====== Bacaan
Saat bayi Muhammad itu lahir, kota Makkah diserang oleh segerombolan pasukan gajah yang dipimpin langsung oleh Rajanya. Raja Abrahah sangat marah dan memimpin pasukan bergajah untuk menghancurkan Ka’bah. Akan tetapi Allah melindungi Ka’bah. Subhannallah kemudian ada burung-burung Ababil datang untuk melontarkan bara api kearah pasukan gajah tersebut. Abrahah dan pasukannya hancur. Peristiwa ini terdapat dalam Al-Qur’an Surat Al-Fiil.

Ayah Siti Aminah adalah Abdul Muthalib. Ia sangat gembira dan membawa cucunya dekat Ka’bah sesuai dengan petunjuk dari Allah. Kemudian cucunya itu diberi nama Muhammad atau Ahmad.

Hari ketujuh telah tiba. Seekor domba disembelih Abd al-Muttalib sebagai ungkapan rasa syukurnya kepada Allah. Sejumlah orang dijemput untuk menghadirinya. Di hari perayaan yang besar itu, dihadiri oleh kebanyakan orang Quraisy, ia menamakan cucunya “Muhammad”. Ketika ditanya mengapa ia menamakannya Muhammad padahal nama itu jarang dipakai orang Arab, ia menjawab, “Saya berharap ia terpuji di syurga mahupun di bumi.”

Masa Menyusui Nabi

Karena air susunya hanya keluar beberapa hari saja maka Siti Aminah membawa bayinya kepada orang yang dapat menyusui bayi orang lain, dengan diberi imbalan. Menyusukan bayi kepada orang lain adalah kebiasaan orang Arab sejak dulu hingga kini. Muhammad SAW disusui oleh dua wanita lain mendapat kehormatan menjadi ibu susunya

  • Suwaibah: wanita hamba sahaya Abu Lahab.
  • Halimah: puteri Abi Zuwaib dari suku Sa’ad bin Hawazan. Ia mempunyai tiga anak: Abdullah, Anisah, dan Syima’. Syima’ juga turut mengasuh Nabi.
============
====== Informasi
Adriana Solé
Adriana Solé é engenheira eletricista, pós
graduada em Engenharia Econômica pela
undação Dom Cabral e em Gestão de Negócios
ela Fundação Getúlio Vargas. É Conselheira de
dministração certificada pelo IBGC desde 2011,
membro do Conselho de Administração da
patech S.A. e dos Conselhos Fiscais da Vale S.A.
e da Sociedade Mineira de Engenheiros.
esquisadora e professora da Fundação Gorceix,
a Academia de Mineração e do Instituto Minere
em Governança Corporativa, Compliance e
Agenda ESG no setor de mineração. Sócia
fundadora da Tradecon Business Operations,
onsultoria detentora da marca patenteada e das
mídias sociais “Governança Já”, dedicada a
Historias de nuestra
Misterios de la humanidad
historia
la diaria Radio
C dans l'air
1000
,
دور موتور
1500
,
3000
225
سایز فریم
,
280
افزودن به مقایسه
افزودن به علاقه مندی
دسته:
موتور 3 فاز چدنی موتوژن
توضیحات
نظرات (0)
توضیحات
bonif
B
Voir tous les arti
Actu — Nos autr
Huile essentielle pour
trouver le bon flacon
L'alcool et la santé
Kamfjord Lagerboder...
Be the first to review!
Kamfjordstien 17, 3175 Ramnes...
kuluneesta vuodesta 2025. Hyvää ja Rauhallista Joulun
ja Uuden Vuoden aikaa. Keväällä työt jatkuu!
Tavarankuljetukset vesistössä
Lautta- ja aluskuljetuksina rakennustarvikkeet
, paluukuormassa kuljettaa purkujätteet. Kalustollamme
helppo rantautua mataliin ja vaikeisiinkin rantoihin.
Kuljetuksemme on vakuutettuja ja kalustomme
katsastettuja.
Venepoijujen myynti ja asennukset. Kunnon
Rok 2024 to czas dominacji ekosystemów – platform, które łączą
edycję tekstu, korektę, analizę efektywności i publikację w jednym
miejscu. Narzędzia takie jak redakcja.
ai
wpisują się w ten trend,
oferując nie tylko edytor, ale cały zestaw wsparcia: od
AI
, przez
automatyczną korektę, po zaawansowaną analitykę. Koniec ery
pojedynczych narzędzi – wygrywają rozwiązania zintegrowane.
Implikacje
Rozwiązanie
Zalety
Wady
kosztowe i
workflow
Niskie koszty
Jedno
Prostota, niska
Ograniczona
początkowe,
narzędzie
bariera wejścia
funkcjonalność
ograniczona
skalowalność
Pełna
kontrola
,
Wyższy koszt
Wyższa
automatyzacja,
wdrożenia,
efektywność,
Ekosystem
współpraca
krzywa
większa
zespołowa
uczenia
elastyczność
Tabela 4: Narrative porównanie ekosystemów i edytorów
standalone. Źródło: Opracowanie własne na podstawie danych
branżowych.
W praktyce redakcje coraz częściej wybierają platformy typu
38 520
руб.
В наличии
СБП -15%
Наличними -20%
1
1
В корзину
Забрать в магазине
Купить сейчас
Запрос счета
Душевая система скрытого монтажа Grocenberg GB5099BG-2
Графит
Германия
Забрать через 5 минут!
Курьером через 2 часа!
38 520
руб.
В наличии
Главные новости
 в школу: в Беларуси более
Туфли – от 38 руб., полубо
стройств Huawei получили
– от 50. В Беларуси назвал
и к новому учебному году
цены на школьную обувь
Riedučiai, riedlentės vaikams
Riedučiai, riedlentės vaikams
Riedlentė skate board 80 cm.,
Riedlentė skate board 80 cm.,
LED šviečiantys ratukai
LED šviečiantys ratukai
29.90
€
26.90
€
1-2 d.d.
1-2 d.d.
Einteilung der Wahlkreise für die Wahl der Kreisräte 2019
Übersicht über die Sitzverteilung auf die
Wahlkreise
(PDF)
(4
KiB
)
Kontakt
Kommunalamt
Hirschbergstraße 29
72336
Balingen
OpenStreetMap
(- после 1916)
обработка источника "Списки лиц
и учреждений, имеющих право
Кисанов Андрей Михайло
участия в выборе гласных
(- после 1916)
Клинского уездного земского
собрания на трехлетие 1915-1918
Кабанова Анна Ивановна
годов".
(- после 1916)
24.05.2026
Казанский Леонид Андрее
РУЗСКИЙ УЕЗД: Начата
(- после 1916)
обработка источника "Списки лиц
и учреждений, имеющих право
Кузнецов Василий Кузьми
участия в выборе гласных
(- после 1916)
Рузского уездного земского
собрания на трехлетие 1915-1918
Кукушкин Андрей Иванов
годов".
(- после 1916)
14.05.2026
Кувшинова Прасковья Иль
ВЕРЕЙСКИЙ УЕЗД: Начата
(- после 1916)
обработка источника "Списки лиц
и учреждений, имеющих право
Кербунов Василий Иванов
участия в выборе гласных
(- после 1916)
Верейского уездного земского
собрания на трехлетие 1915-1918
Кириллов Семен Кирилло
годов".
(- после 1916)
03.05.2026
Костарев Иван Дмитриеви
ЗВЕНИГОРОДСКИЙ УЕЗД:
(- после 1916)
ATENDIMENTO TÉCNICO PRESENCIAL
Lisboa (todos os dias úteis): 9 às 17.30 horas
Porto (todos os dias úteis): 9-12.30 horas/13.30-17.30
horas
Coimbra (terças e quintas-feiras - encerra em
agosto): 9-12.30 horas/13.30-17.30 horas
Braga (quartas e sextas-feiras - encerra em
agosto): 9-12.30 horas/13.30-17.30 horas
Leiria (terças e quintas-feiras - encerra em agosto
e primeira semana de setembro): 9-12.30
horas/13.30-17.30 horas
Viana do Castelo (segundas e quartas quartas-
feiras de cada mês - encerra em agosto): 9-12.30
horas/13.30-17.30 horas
============
Butir Tugas
Tentukan apakah pernyataan (a), (b), dan (c) berikut sesuai dengan bacaan. Jawab ya atau tidak untuk tiap pernyataan dan kutip kata-kata bacaan yang menjadi penentunya. (a) Raja Abrahah memimpin pasukan bergajah untuk menghancurkan Ka’bah. (b) Siti Aminah menyusui bayinya sendiri selama beberapa tahun. (c) Halimah mempunyai empat anak. Baris-baris di atas tidak diperlukan.

Hasil Latihan
(a) Ya: "Raja Abrahah sangat marah dan memimpin pasukan bergajah untuk menghancurkan Ka’bah."
(b) Tidak: "Karena air susunya hanya keluar beberapa hari saja"
(c) Tidak: "Ia mempunyai tiga anak: Abdullah, Anisah, dan Syima’."